Question

I created a report in Zendesk Explore. When I exclude ticket tags and add a tag attribute in the Filters panel, my results increase or change. Why do my metric values change when I filter my report by multiple tags?

Answer

If you are not familiar with the calculations behind the scenes, reports that include multiple tags in the Filters panel can produce unexpected results.

To exclude tickets with specific tags, create a standard calculated metric that includes or excludes those tags, or create a standard calculated attribute to use as a filter.

More explanation

The increase in metric values occurs because Explore uses attributes to slice metric results. To understand what happens, compare what occurs when you add an attribute to the Rows panel and to the Filters panel.

Explore performs the same calculations whether you add an attribute to the Rows (or Columns) panel or to the Filters panel. Rows changes the visible report; Filters does not. That difference can hide how Explore calculates results.

The sections below show examples of this issue and explain how tags behave with the COUNT, SUM, and AVG metric aggregators:

  • What happens when you use the COUNT aggregator
  • What happens when you use the SUM aggregator
  • What happens when you use the AVG aggregator
  • What to do instead

What happens when you use the COUNT aggregator

When you add a tag attribute to the Rows panel, the results look like this:

In the report above, the Ticket tags attribute is in the Rows panel and filtered by two values (“apple” and “banana”). There are two tickets and each one has both tags. Explore breaks the results into three columns: the first shows the two tickets, the second shows the two tags (repeated for each ticket), and the third shows that each tag is present on each ticket (1).

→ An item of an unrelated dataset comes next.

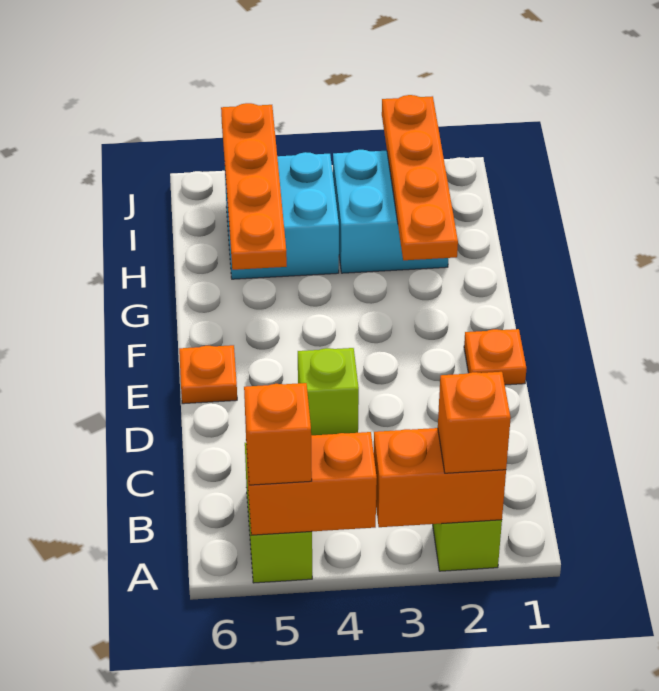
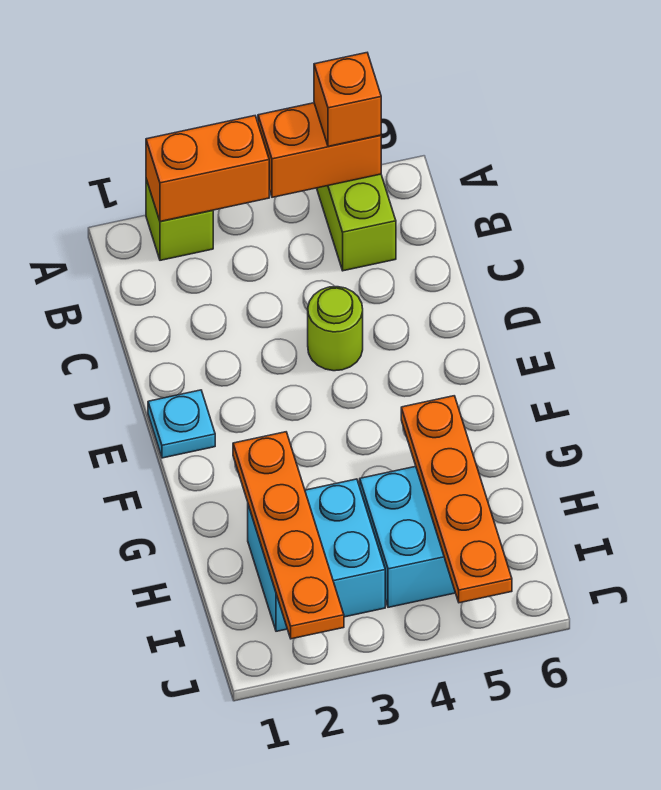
orange 1x1 brick [438,372,511,473] -> none
lime 1x1 brick [298,348,359,435] -> lime 1x1 round brick [308,287,363,371]
orange 1x1 plate [464,329,526,385] -> cyan 1x1 plate [148,390,215,458]
orange 1x1 plate [179,345,237,404] -> none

If you remove the Ticket ID attribute and move the Ticket tags attribute to the Filters panel, the results look like this:

In this report, the Ticket tags attribute is still filtered on the “apple” and “banana” values. Here, Explore counts tickets per tag (2 tags x 2 tickets = 4). In other words, it sums the values from the third column in the first version of the report. That result can confuse users and lead to incorrect data.

What happens when you use the SUM aggregator

When you add a tag attribute to the Rows panel, the results look like this:

In the report above, the Ticket tags attribute is in the Rows panel and filtered by two values (“closed_by_merge” and “org__is_trusted”). There are two tickets and each one has both tags. Explore breaks the results into three columns: the first shows the two tickets, the second shows the two tags (repeated for each ticket), and the third shows the full resolution time for each ticket.

If you move the Ticket tags attribute to the Filters panel, the results look like this:

In this report, the Ticket tags attribute is still filtered on the “closed_by_merge” and “org__is_trusted” values. Here, Explore doubles the full resolution time for each ticket incorrectly because it sums the ticket’s full resolution time for each tag.

What happens when you use the AVG aggregator

When you add a tag attribute to the Rows panel, the results look like this:

In the report above, the Ticket tags attribute is in the Rows panel and filtered by two values (“closed_by_merge” and “org__is_trusted”). There are three tickets now, one ticket has only one of the tags and two tickets have both tags. Explore again breaks the results into three columns: the first shows the three tickets, the second shows the two tags (only one appears on the first ticket), and the third shows the full resolution time for each ticket.

If you move the Ticket tags attribute to the Filters panel, the results look like this:

At this point, the results are accurate. Explore shows the correct full resolution time for each ticket because the results are sliced by ticket ID.

If you remove the Ticket ID attribute, the results look like this:

In this report, the average full resolution time for the three tickets is not correct. With the values from the prior report, the correct calculation should be:

  • (36 + 54 + 23) / 3 = 38 minutes

Instead, Explore includes the full resolution time values for each tag instance for this calculation:

  • (36 + 54 + 54 + 23 + 23) / 3 = 63 minutes

What to do instead

To avoid incorrect aggregation, choose one of these options:

  • Create a calculated attribute. Use a formula that returns tickets with multiple tags. For help, see Finding tickets with multiple tags in Reporting with tags.
  • Use the D_COUNT aggregator. For count-based metrics, such as the number of tickets, use the D_COUNT aggregator, which returns unique values every time. For help, see Choosing metric aggregators. This option does not work for time-based metrics, such as first reply time, or for SUM, AVG, and MED.
  • Filter by one tag at a time. Based on your needs, you can filter your report by one tag at a time. This option does not work for use cases that require tickets with multiple tags.